• _PASSAGE PROVIDED_
:::
This morning’s decision by the ECB to leave its monetary policy unchanged was highly disappointing since it clearly suggests that economic considerations were not foremost in the ECB’s decision making process. Rather, it suggests that the ECB was bowing to the will of Germany, its major shareholder, which has made no secret of its opposition to a more proactive ECB. This does not bode well for an early change in the ECB’s policy stance ahead of the May 2014 European parliamentary elections, which has to heighten the risk that the eurozone will in the end succumb to Japanese-style deflation.
By almost any economic metric, by now the ECB should have been adopting a very much more aggressive monetary policy stance than it is presently doing in order to ward off the risk of deflation. Inflation at 0.7% is running at around a third of the ECB’s “below but close to 2 percent” inflation target; overall eurozone unemployment remains stuck at a record high of 12%; the economy is recovering at an anemic pace from its longest post-war economic recession; and the strength of the euro adds to disinflationary pressure.
:::
• _REQUIRED WORK_
In the passage about the ECB's policy decision, what rate is overall eurozone unemployment said to be stuck at?

• _EXERCISE DATA_
:::
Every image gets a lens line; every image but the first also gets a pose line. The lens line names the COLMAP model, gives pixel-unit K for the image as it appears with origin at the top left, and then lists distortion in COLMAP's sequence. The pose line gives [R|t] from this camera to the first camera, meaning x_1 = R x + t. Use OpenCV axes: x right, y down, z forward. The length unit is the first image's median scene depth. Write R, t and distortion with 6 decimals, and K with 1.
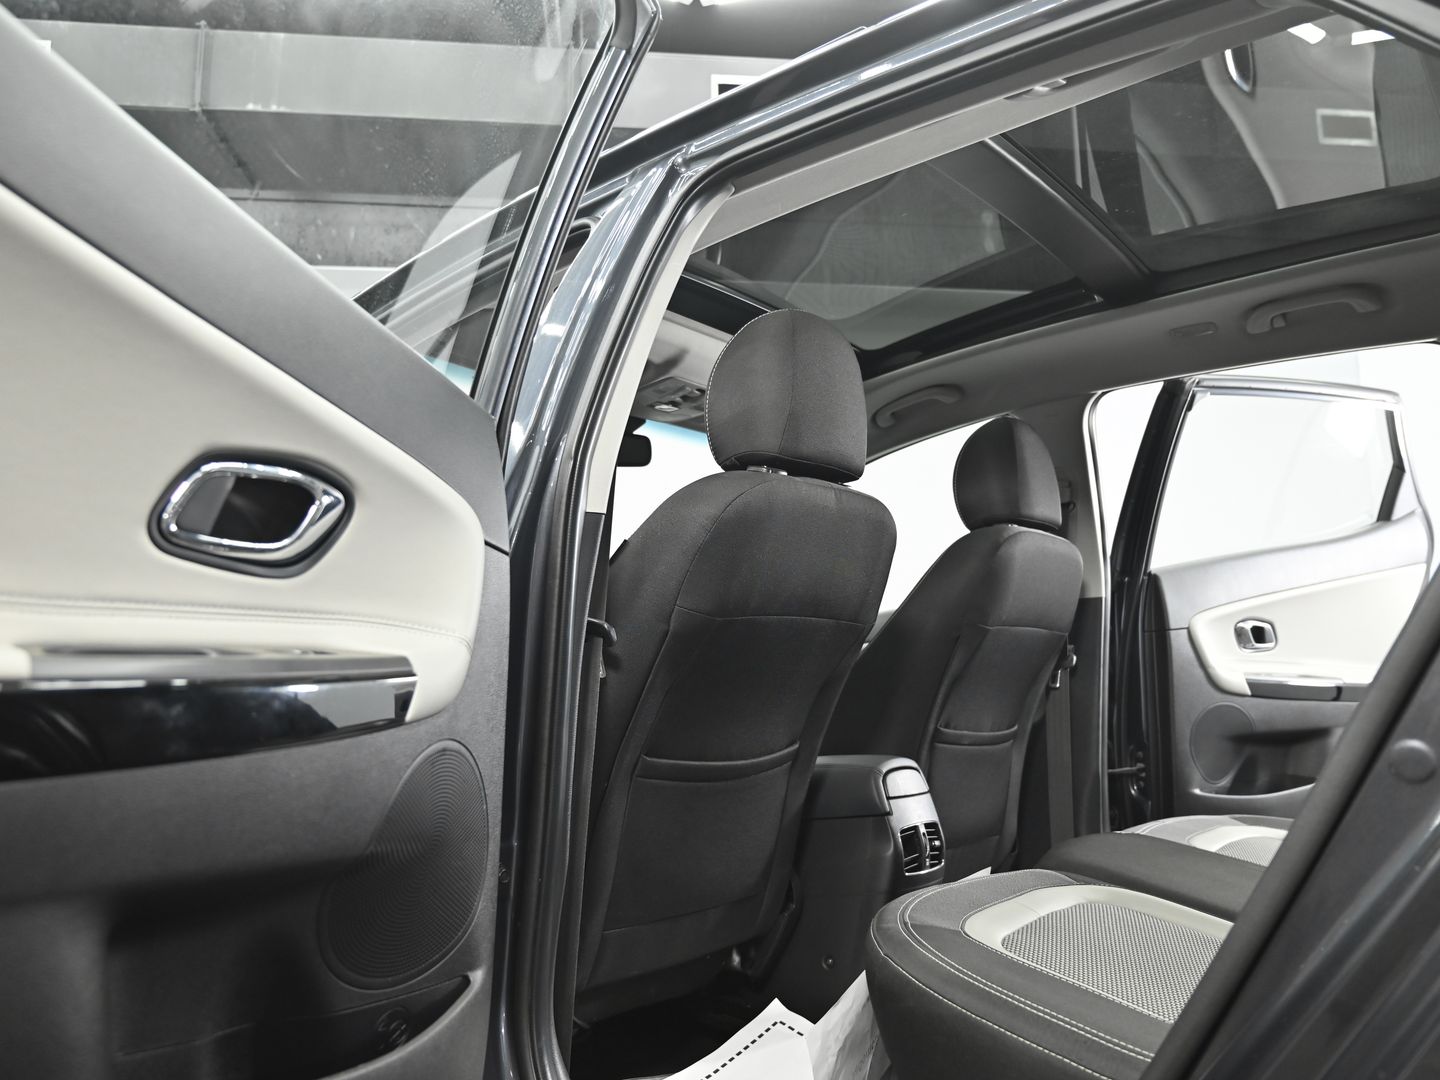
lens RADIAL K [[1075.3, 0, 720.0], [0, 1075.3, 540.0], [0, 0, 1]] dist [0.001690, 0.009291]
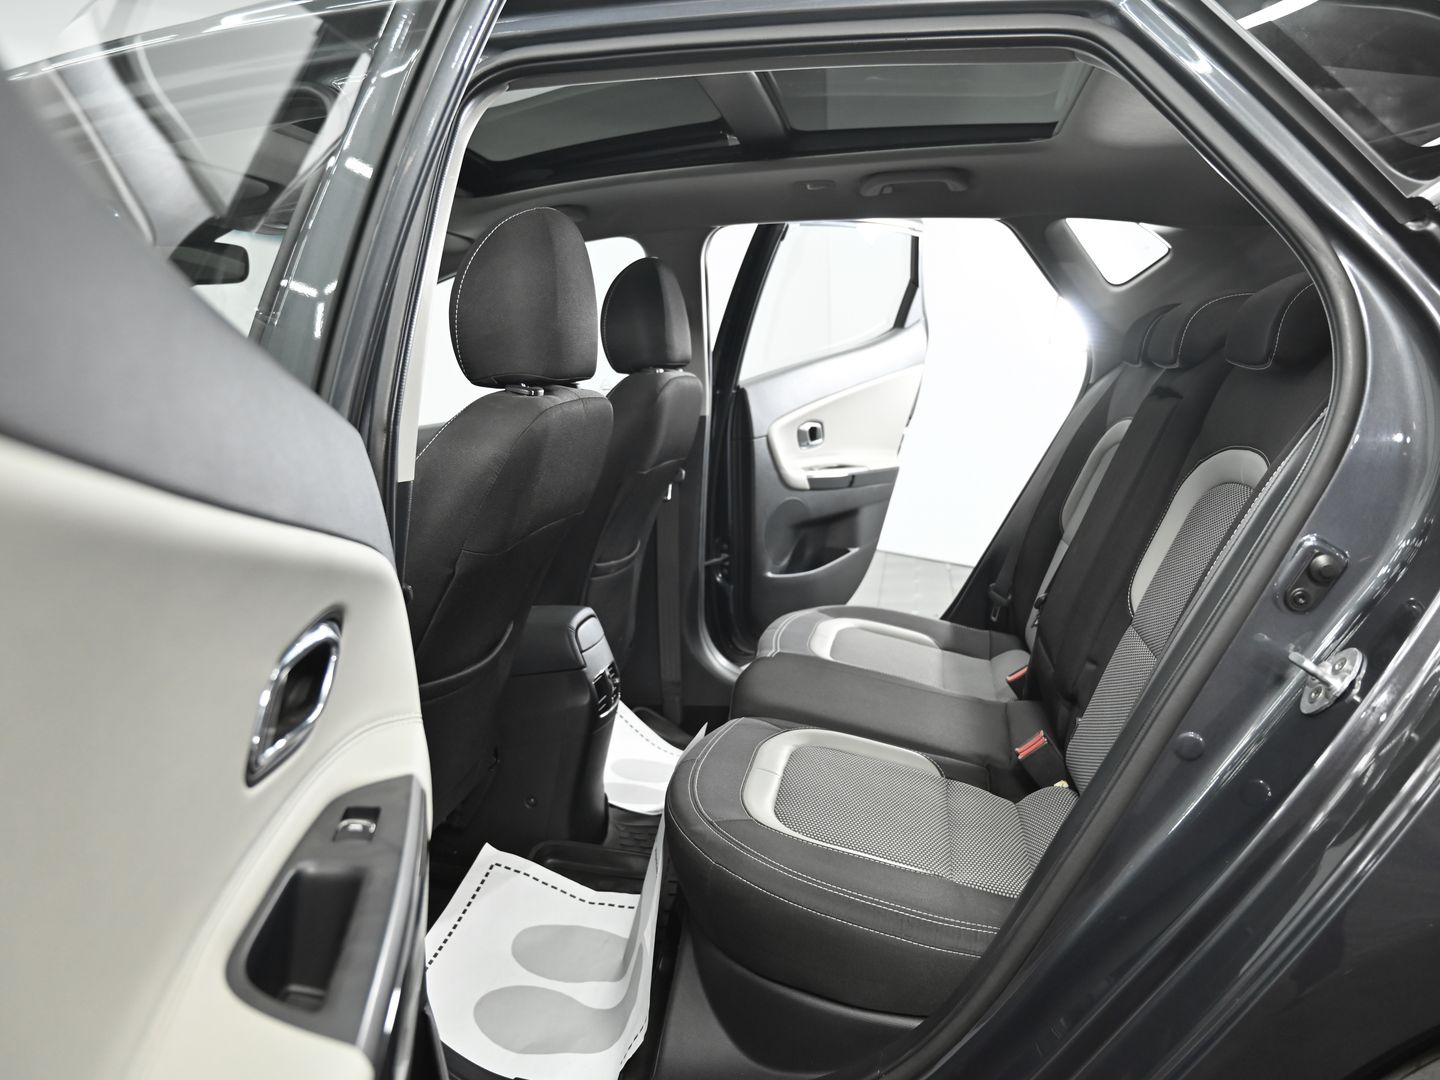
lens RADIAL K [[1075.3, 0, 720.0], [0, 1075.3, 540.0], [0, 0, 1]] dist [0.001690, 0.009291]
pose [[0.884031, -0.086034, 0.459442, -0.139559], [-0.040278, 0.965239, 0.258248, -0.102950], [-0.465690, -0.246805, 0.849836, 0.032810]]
:::
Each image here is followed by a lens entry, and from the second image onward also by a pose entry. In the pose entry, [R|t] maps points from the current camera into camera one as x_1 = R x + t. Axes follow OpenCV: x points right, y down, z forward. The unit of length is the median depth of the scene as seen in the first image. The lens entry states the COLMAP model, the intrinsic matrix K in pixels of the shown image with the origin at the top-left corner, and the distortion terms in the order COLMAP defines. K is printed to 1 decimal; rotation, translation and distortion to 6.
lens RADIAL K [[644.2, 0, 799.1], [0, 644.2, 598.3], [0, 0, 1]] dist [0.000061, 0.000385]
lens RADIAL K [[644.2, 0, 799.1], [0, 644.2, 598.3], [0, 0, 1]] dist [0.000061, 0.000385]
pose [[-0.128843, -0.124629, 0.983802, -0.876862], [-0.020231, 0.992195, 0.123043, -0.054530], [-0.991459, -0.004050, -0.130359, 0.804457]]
:::
• _RESULT OF THE EXERCISE_
It remains stuck at a record high of 12%.